On your old phone, go to Settings → Chats → Chat Backup and create a fresh backup before switching. On your new phone, during WhatsApp setup, verify the same phone number and restore from that backup when prompted.
Switching Between Android and iOS
Transferring chat history between Android and iPhone (or vice versa) is possible but requires specific tools:
- iPhone to Android: WhatsApp provides an official transfer tool, used during Android setup via a cable connection. This is integrated into the Move to Android app.
- Android to iPhone: Apple's Move to iPhone app supports WhatsApp chat history transfer during the iOS setup process — but both devices need to be on sufficiently recent software versions, and WhatsApp must be up to date.

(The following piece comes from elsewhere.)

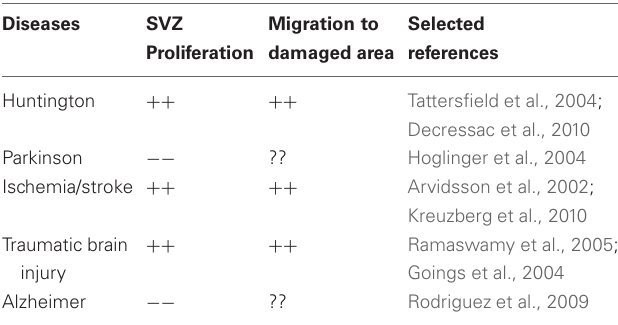
Table 1 | In different neurodegenerative diseases SVZ proliferation either increases ( ++ ) or decreases ( −− ).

These cross-platform transfers are done during initial device setup, not after the fact. Timing matters.
The Variables That Change Your Outcome 🔍
Several factors determine how smoothly either process goes:
- WhatsApp version: Older app versions may not support Linked Devices for phones or cross-platform transfer. Keeping WhatsApp updated on both devices is a prerequisite.
- Operating system version: Cross-platform transfers have minimum OS requirements. Older Android or iOS versions may not support the full transfer feature.

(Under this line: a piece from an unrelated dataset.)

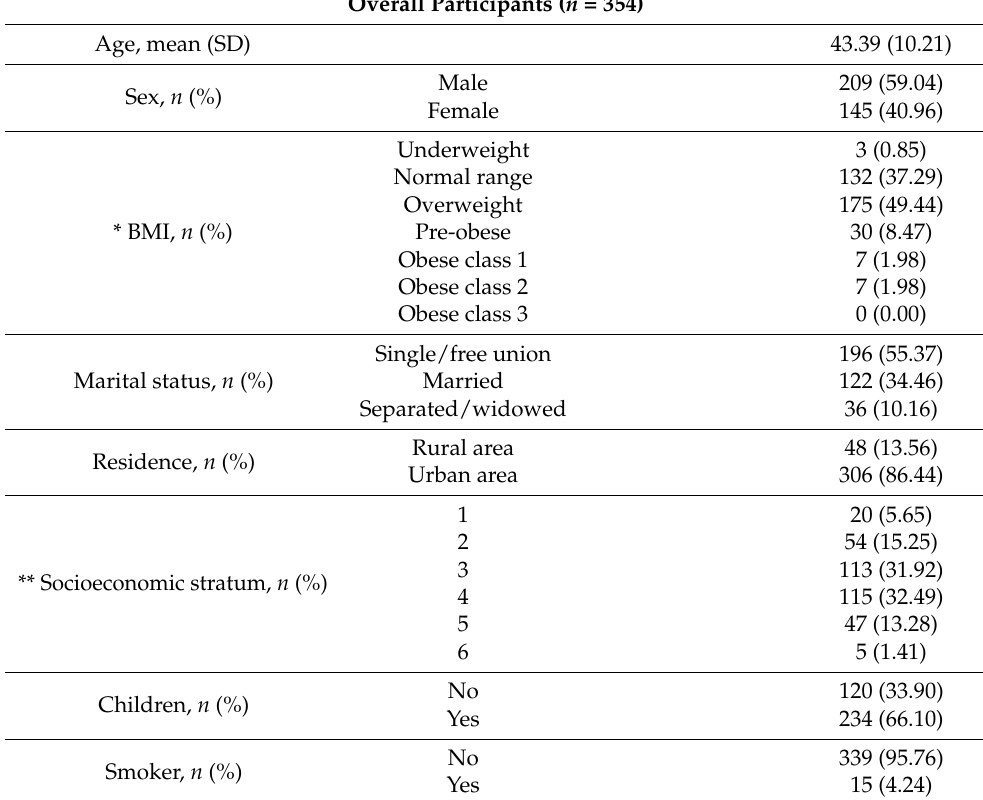
Table 1. Descriptive data of the participants ( n = 354).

- Google or iCloud account access: Backup restores require access to the same cloud account used for the original backup. If you've changed your Google or Apple account, retrieval may be complicated.
- Phone number continuity: Whether you're keeping the same number or changing it affects which path you take. A number change mid-transfer adds steps.

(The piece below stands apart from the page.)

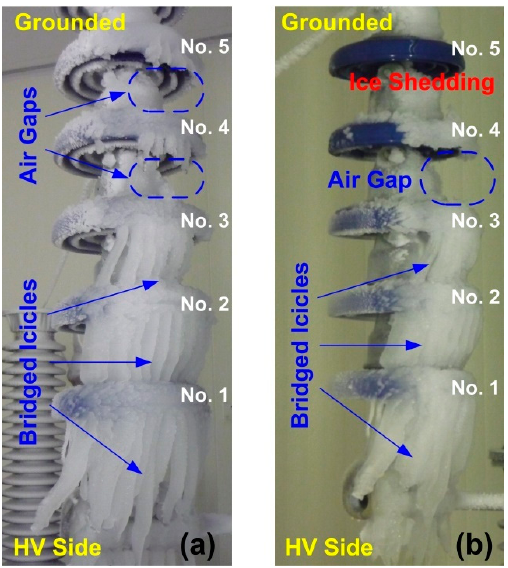
Figure 2. Surface condition of ice-covered outdoor insulators: ( a ) occurrence of ice shedding; ( b ) without the ice shedding.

- Storage availability: Full chat history — especially with media — can be large. Available storage on both the cloud account and the new device affects what can be restored.
When the Two Approaches Overlap (and When They Don't)
Some users want to run WhatsApp actively on two phones they both use day-to-day — a personal phone and a work phone, for example. Linked Devices covers this, but only under one account. WhatsApp does not officially support running two separate WhatsApp accounts linked together across devices.
WhatsApp Business accounts have slightly different multi-device rules, worth checking separately if that's your context.
The "right" approach also shifts depending on whether both devices belong to you, whether you're handing off a device to someone else, and whether preserving full chat history or just maintaining active access is the priority. Those details — the ones specific to your phones, your accounts, and your daily use — are what shape which path actually fits.